![]()
![]()
2009.05.23.
鹿島・大成が赤字転落!
ゼネコン4社決算!
みずほHDはどう裁く!
大手ゼネコン4社の平成21年3月期連結決算が5月15日、出そろった。鹿島、
大成の2社が最終赤字に転落し、大林組と清水建設も最終減益となった。マンション
不況や民間企業の設備投資の低迷に加え、海外の不採算事業が利益を圧迫した。
鹿島は、取引先の新興デベロッパーの破綻で貸し倒れ損失を計上したほか、保有株の評価損などで301億円の特別損失が発生し、5年ぶりの最終赤字に転落した。大成は国内公共事業の縮小に対応し、積極展開してきた海外土木事業の採算悪化が足を引っ張り、7年ぶりの最終赤字。
清水建設は、工事の進捗に応じて売り上げを計上する工事進行基準の適用で、売上高が2けたの増収となったが、海外事業の利益率悪化や大型の開発プロジェクトがあった前期の反動もあり減益。
大林組は保有株や不動産価格の下落などに伴う評価損115億円を特別損失として計上し、大幅な最終減益となった。民間工事の規模縮小や延期が減収要因となる一方で、土木工事が増収に転じ、前期並みの売り上げを維持した。

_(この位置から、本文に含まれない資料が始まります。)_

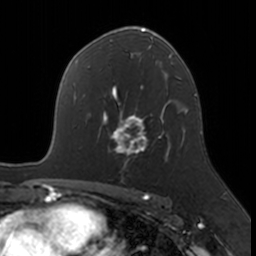
Breast MRI, one axial slice; position 105 of 160 along the scan axis; cropped to one breast; dynamic contrast-enhanced series, time point 2 of 7 at this slice position (early post-contrast); 3 T; TE 1.7 ms, TR 4 ms; 256 × 256 image matrix. Female patient.
Structures marked on this image (semi-automatic segmentation, software-assisted and operator-edited):
- enhancing-tissue mask used for the functional tumour volume (all voxels passing the contrast-enhancement thresholds inside the analysis volume; usually the tumour): bounding box [x1, y1, x2, y2] px = [103, 109, 170, 164]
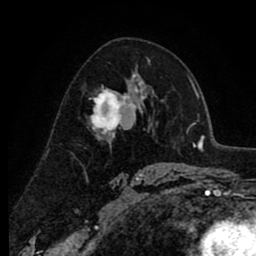
Breast MRI (dynamic contrast-enhanced), one axial slice. Position 53 of 80 along the scan axis. Cropped to one breast. Dynamic contrast-enhanced series, time point 2 of 8 at this slice position (early post-contrast). 1.5 T. TE 2.6 ms, TR 6.1 ms. 2 mm slice thickness. 256 × 256 image matrix. Female patient.
Structures marked on this image (semi-automatic segmentation, software-assisted and operator-edited):
- enhancing-tissue mask used for the functional tumour volume (all voxels passing the contrast-enhancement thresholds inside the analysis volume; usually the tumour): bounding box (x1, y1, x2, y2) in pixels: (90, 74, 138, 137)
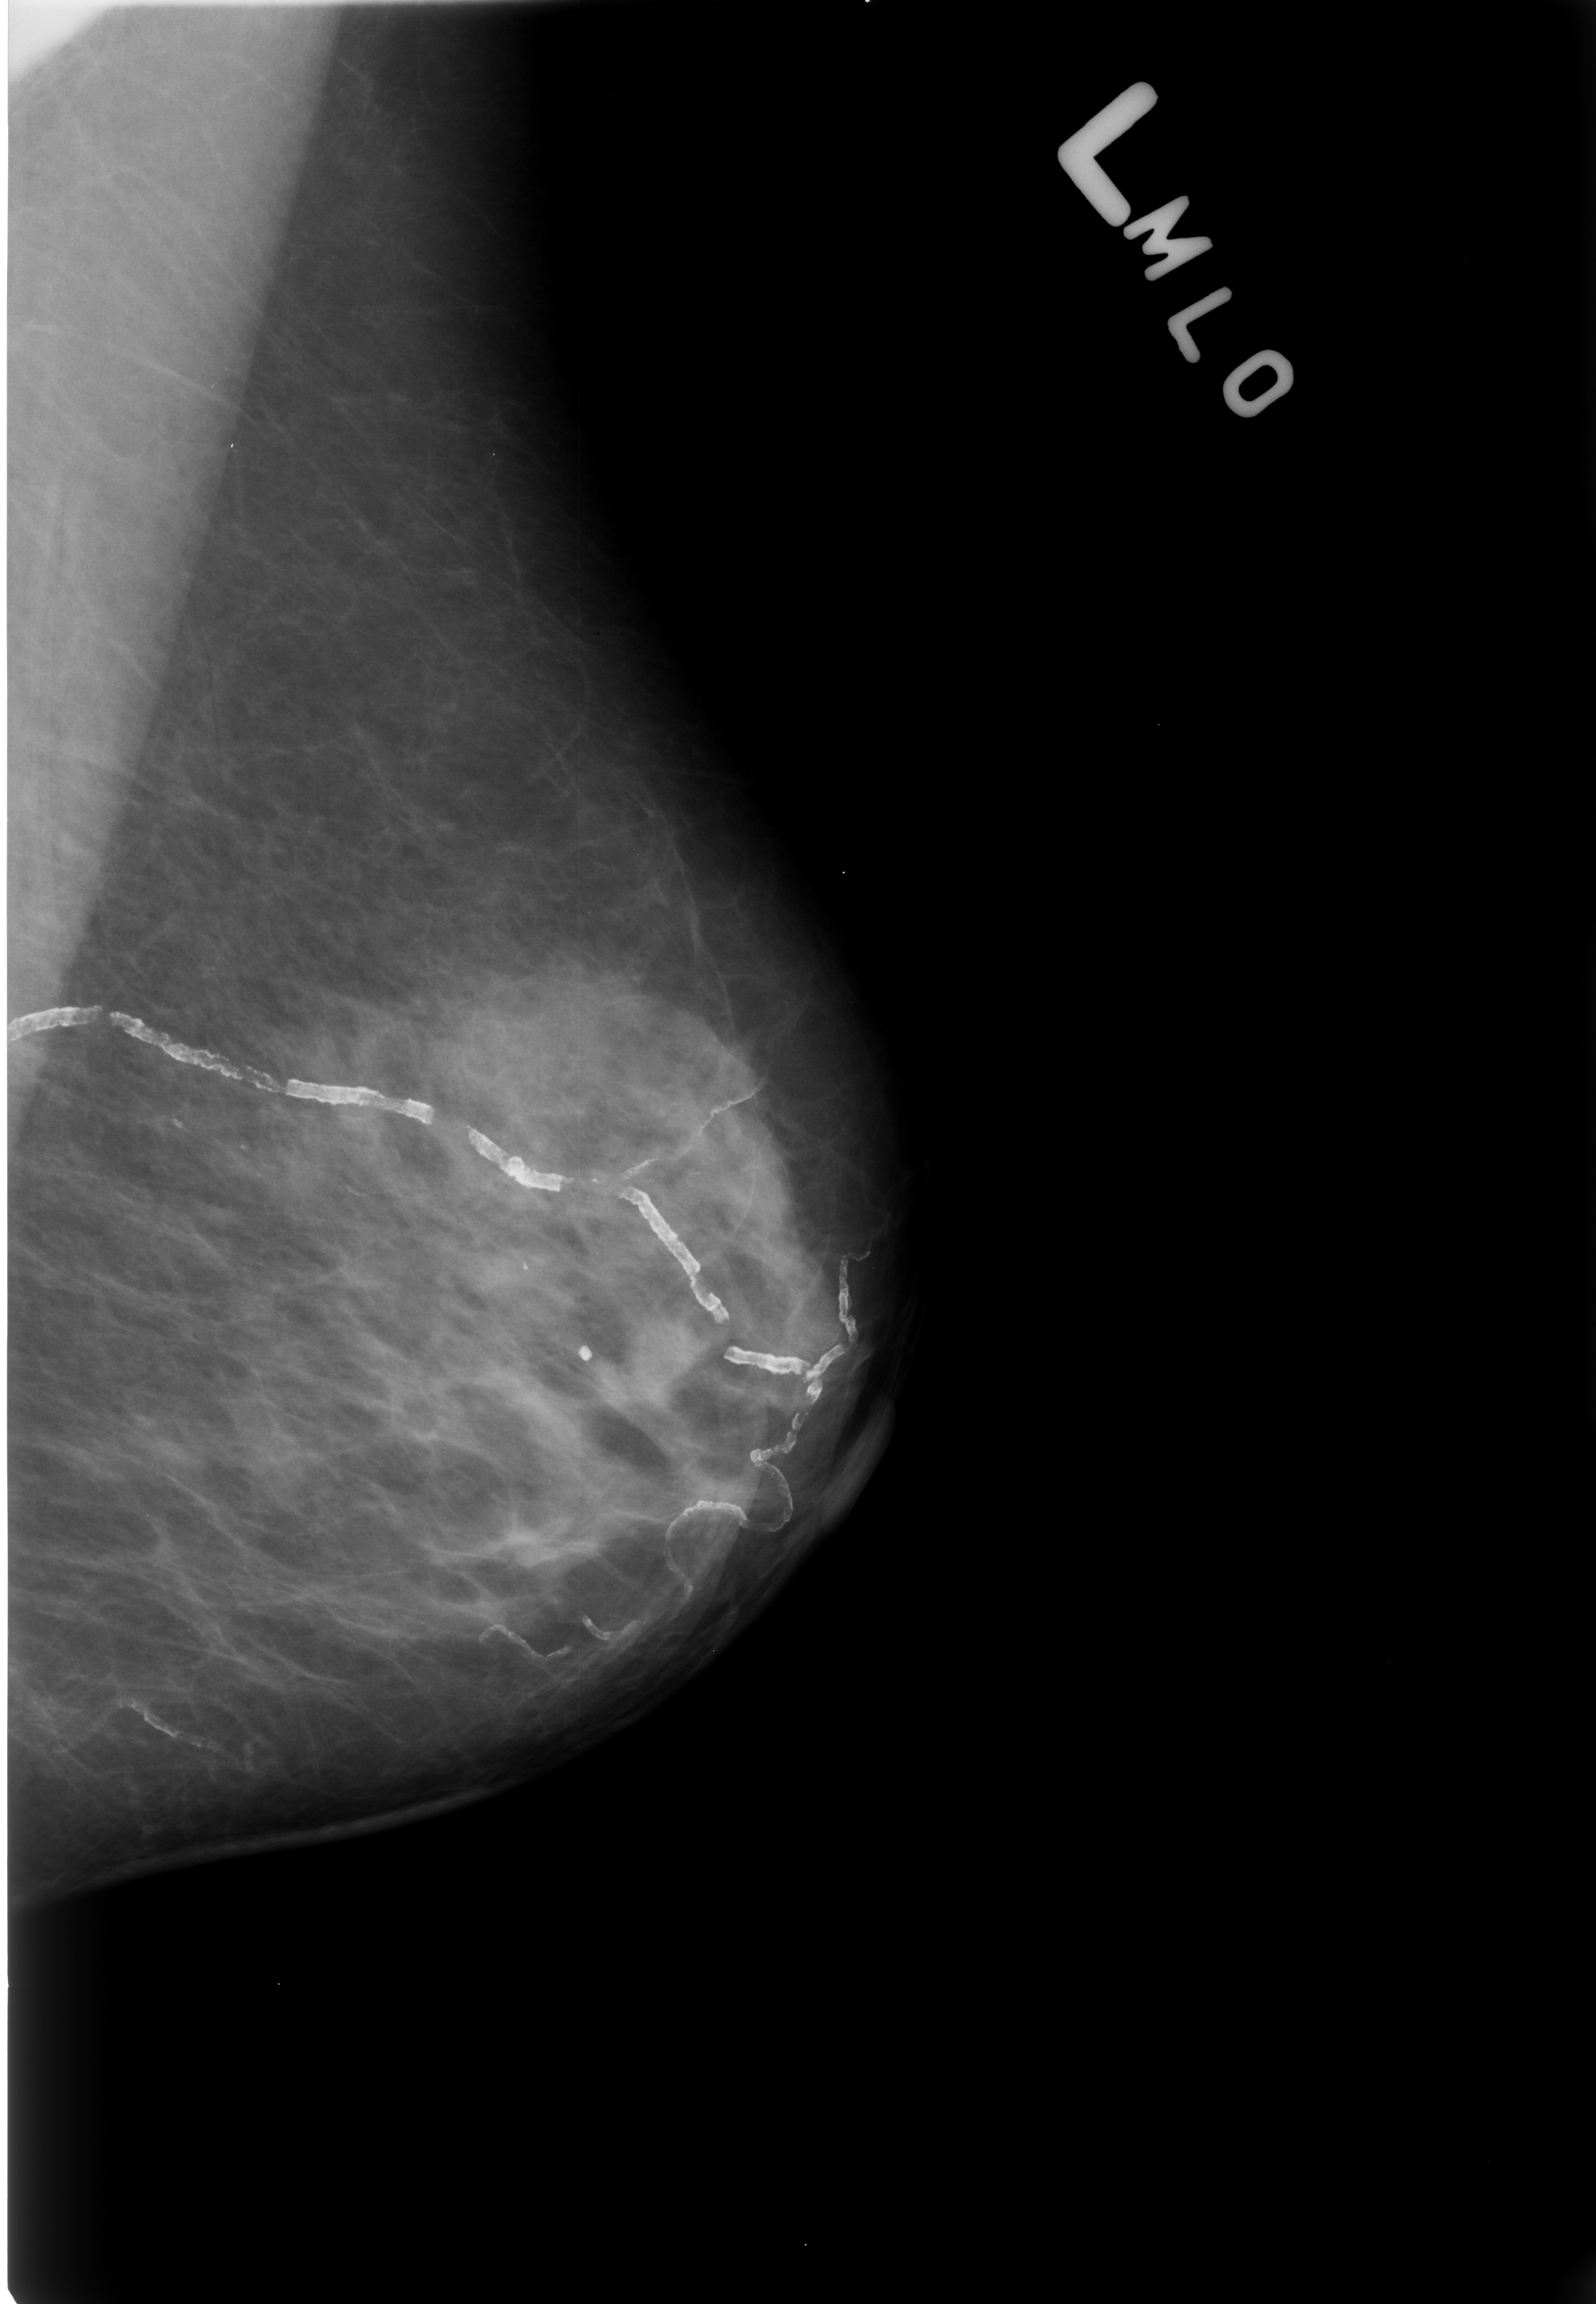
Mammogram (digitized film), left breast, MLO view, breast composition: scattered fibroglandular densities (BI-RADS density category 2 of 4).
Marked findings (only marked abnormalities are described; nothing is implied about the rest of the image): calcifications, morphology vascular; BI-RADS assessment category 2; benign without callback (not worked up further).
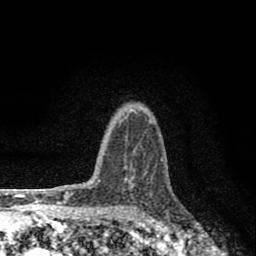
Breast MRI (dynamic contrast-enhanced), one axial slice; slice 61 of 80 in the series (ordered by position); cropped to one breast; dynamic contrast-enhanced series, time point 2 of 8 at this slice position (early post-contrast); 1.5 T; TE 2.8 ms, TR 7.7 ms; 2 mm slice thickness; 256 × 256 image matrix, field of view 130 × 130 mm. Female patient.
Outlined on this slice (semi-automatic segmentation, software-assisted and operator-edited):
- enhancing-tissue mask used for the functional tumour volume (all voxels passing the contrast-enhancement thresholds inside the analysis volume; usually the tumour): box from (x=119, y=110) to (x=138, y=180) px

業績の大幅悪化が出た大手ゼネコン大成建設に再編観測が浮上している。09年3月期は赤字に転落し、利益は準大手ゼネコンを下回る水準まで落ち込む。営業キャッシュフローも大幅な赤字。同社の社債は08年9月のリーマンショック以降、10%
超も下落しており、生き残りをかけて同じみずほ系ゼネコンとの経営統合に向かうの
ではないかというわけだ。
大成の09年3月期決算、連結純損益は242億円の赤字、連結営業損益も7億円
の赤字に転落する見通し。
不況の建設業界でも、営業赤字に陥るケースは珍しく、三井住友建設、フジタ、長
谷工コーポレーションといった準大手でさえ同期は営業黒字を確保する見込みで、大
成の苦境が際だっている。
大成建設の、資金繰りの悪化も指摘されている。
資金繰りの状況を示す連結営業キャッシュフローは、08年9月末時点で979億円の赤字。中間期での連結営業キャッシュフローを公表し始めた00年9月期以降、最大の赤字幅となった。
この赤字幅は、08年4−12月期(第3四半期までの累計)には1556億円の赤字にまで拡大。通期で初の営業キャッシュフロー赤字になった08年3月期に続き、09年3月期も資金繰りは厳しい状況だ。気になる資金繰りについて、大成は次のように説明する。
「建設業は工事完成後に代金を受け取るケースや、一部を前払いで受け取るケースなどさまざまな契約形態があり、営業キャッシュフローの短期的な悪化は珍しくない
。また、第4四半期に工事代金を受け取るケースが多いので、通期の営業キャッシュ
フローは第3四半期末とはまったく違う数字が出てくる」(経理担当者)
大成は4月、「第1回取得条項付無担保転換社債型新株予約権付社債」と呼ばれる特殊な債券を発行して、200億円を調達。メーンバンクのみずほコーポレート銀行
などが引き受けたが、市場には「資金繰りの厳しさから、転換社債の発行に踏み切らざるを得なくなった」との声もある。
業績悪化の要因としては、国内不動産デベロッパーの相次ぐ経営破綻で総額221
億円の損失が発生。さらに、海外での受注激減も響いた。
業界周辺では「大成はメーンバンクが同じみずほコーポレート銀の清水と再編に進
むのでは」との観測も出ている。